Today I was setting in the bathtub thinking of 1000 things at a time. I was washing my hair with Green Tea Shampoo, bathing in Stress Relief Bubble Bath while a one year old and two year old were about to break down the make shift gate between the master bathroom and bedroom. My seven year old and almost five year old were not able to help control the toddlers for five minutes because they were sprawled out on my unmade bed, next to 4 loads of laundry watching Monster's Inc. for the 248th time. Melting into the soapy water, I was thinking about EVERYTHING at once.
This past year, we had adopted two additional children...which doubled the number of little people in our house. My husband had finished his Master's and we had relocated 6 months prior for him to begin his first Pastoring "job". Besides all of this- we had sold our small but cute little house, moved into a rental, because the market was not that great for our family size and budget. Oh, and my 1st grader had started a new school...which leads me to the reason for THIS blog.

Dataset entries
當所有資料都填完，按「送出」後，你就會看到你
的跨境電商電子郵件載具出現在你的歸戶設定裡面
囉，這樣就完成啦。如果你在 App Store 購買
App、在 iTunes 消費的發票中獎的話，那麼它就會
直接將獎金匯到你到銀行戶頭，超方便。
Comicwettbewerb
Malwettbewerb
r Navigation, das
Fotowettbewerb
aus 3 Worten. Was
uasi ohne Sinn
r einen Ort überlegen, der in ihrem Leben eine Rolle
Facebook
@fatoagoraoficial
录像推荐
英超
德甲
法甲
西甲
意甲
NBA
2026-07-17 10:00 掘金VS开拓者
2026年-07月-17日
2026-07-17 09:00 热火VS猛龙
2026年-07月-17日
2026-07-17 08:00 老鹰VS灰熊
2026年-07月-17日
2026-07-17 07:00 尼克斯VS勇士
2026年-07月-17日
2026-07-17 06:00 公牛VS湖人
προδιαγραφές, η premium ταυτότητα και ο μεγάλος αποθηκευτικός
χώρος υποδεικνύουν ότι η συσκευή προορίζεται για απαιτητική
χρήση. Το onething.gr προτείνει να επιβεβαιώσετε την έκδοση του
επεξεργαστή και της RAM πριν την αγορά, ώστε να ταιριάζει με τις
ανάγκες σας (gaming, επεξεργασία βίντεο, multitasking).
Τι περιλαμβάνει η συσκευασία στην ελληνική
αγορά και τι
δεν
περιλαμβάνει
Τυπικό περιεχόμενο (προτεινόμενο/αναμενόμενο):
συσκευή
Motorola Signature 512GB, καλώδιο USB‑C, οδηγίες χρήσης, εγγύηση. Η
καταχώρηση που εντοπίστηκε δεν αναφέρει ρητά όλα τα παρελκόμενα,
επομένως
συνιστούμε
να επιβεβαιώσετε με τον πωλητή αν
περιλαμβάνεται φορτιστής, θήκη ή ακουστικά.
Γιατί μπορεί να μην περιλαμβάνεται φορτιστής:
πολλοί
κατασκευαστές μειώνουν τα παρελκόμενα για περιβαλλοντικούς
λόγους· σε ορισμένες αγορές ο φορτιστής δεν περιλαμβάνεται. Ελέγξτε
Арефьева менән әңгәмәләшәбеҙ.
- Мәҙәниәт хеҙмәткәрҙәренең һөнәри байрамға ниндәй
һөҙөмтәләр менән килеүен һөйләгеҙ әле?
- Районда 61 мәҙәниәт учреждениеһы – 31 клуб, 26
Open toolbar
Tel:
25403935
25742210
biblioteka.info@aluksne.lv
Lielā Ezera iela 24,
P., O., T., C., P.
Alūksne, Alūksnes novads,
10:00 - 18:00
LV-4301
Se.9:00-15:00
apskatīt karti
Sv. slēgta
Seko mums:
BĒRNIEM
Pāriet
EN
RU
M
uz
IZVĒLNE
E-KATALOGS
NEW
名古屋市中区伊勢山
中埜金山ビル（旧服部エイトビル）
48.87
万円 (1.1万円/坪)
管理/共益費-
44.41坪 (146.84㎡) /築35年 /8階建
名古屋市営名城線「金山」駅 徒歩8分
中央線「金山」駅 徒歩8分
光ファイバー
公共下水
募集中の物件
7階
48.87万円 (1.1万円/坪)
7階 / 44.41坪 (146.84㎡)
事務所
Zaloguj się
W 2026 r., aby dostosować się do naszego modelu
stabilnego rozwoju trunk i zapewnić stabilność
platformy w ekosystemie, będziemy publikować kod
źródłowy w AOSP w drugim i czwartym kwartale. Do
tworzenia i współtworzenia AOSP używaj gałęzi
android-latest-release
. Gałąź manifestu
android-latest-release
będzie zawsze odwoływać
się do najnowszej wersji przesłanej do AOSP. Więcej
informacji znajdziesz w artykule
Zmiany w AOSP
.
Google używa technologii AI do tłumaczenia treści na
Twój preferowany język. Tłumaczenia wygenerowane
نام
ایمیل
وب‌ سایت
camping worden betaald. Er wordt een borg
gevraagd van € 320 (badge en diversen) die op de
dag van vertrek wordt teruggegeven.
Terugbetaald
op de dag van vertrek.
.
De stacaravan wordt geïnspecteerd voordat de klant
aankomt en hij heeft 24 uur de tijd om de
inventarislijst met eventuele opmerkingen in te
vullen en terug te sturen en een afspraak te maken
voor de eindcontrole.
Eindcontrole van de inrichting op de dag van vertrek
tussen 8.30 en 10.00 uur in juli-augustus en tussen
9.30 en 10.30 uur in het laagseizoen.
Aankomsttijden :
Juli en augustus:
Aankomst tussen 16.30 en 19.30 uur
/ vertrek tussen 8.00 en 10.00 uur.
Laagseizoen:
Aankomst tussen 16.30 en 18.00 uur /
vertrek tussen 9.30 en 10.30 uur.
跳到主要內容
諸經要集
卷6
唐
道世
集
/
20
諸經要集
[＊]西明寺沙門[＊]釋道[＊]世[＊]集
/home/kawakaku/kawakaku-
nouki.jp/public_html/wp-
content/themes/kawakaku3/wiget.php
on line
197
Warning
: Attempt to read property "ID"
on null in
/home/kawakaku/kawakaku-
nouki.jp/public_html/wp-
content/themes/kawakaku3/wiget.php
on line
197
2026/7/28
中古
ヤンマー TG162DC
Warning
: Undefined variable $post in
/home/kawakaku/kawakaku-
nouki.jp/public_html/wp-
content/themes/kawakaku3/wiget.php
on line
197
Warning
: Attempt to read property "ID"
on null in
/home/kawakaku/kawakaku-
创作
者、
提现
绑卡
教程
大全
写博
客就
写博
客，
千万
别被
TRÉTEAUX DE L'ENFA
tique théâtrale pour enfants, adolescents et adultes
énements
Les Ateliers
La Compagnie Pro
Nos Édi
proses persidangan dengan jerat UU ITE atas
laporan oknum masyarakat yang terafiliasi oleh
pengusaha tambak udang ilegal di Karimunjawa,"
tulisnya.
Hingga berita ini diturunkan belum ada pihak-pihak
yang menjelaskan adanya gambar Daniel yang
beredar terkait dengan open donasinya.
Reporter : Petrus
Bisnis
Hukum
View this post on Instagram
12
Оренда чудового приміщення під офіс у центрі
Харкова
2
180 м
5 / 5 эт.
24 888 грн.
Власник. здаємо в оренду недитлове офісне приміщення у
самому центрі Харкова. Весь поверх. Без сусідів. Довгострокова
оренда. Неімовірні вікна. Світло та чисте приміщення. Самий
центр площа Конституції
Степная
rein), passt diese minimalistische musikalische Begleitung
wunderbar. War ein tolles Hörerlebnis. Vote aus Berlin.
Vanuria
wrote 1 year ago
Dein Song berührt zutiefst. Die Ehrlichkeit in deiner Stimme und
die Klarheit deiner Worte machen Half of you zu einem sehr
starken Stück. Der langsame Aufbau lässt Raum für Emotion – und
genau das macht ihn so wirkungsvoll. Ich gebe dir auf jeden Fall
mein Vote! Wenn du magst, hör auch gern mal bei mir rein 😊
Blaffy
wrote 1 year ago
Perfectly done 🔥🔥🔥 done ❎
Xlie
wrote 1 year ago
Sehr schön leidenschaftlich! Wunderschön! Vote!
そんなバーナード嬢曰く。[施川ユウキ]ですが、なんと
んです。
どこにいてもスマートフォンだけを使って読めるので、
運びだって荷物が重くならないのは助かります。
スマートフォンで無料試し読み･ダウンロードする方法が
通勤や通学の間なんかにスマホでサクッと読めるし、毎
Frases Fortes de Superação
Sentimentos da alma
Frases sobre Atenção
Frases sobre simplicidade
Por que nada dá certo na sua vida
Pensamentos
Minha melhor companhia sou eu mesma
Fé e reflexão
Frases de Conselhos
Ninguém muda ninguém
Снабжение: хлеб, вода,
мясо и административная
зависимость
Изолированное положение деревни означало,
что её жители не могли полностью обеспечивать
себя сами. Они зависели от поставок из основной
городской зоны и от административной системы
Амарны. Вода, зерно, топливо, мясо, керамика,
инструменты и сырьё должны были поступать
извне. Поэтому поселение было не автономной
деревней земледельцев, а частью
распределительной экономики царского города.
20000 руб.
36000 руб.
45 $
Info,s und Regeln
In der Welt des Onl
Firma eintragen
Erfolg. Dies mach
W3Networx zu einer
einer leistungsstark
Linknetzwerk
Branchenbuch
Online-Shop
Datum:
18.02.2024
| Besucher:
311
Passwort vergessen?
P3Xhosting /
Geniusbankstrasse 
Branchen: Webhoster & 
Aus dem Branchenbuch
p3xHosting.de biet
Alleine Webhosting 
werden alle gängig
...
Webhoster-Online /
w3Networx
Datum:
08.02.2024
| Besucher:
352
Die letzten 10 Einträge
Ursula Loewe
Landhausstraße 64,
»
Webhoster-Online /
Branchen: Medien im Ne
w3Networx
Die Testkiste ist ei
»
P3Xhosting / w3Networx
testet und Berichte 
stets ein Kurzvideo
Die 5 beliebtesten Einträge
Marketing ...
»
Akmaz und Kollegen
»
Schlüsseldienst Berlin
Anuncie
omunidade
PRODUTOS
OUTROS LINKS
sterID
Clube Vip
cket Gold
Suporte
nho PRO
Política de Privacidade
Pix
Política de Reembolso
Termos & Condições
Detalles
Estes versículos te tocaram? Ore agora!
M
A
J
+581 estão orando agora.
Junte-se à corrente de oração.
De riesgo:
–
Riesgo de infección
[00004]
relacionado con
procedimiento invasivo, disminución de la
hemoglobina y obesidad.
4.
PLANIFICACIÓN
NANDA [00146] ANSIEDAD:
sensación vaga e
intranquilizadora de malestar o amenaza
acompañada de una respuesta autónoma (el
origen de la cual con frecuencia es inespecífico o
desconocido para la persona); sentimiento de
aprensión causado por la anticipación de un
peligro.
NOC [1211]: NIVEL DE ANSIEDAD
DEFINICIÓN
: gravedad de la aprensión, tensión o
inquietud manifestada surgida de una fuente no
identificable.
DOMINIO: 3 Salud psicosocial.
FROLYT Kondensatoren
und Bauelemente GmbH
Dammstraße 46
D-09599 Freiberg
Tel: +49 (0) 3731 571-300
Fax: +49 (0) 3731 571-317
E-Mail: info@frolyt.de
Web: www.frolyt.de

Apply what you read:
1 > Answer these about the bathtub blog post:
(a) What shampoo was the writer using to wash her hair?
(b) How many children did the family adopt this past year?
(c) Why did the family move into a rental after selling their house?
2 > Proceed with the bathtub blog post, writing on from its final sentence.

Written answers:
1 >
(a) Green Tea Shampoo.
(b) Two.
(c) The market was not that great for their family size and budget.

2 >
For the past several years we have discussed homeschooling. I must admit, I was frozen with fear. I have been on numerous mission trips...several of them have literally taken me around the world and the language barrier was HUGE. I have taught large groups of students and adults through out the years and even had to use translators in some locations. But the thought of teaching my 7 & 5 year old paralyzed me. I was and still am slightly overwhelmed.
Despite all of this- I WANT to do it...I think. I really want to know my kids. Let me preface, simply because this is my first entry, that I am in no way implying that others do not know their children if they do not homeschool. I have fears that I am going to be ready to give this up by Febuary...however, I want to be very honest in what I am feeling, thinking, and seeing during this first year. I have asked alot of people that I know about their homeschooling experience and honestly, their responses have all been extremely positive. My desire is to show my "guts" during this transition. I fear that people will say that this is my "soapbox" NOW because I am doing it...however, people said that when we fostered, when we adopted and when we switched from Maxwell House to Starbucks...Oh well!
I just want to talk about the real stuff that happens everyday when you have 4 kids and pull one of them out of school at semester and start homeschooling. I am sure that this will reveal more than I even know about myself at this point.
Tomorrow I will blog about my fears...Our first day of school is on Wednesday.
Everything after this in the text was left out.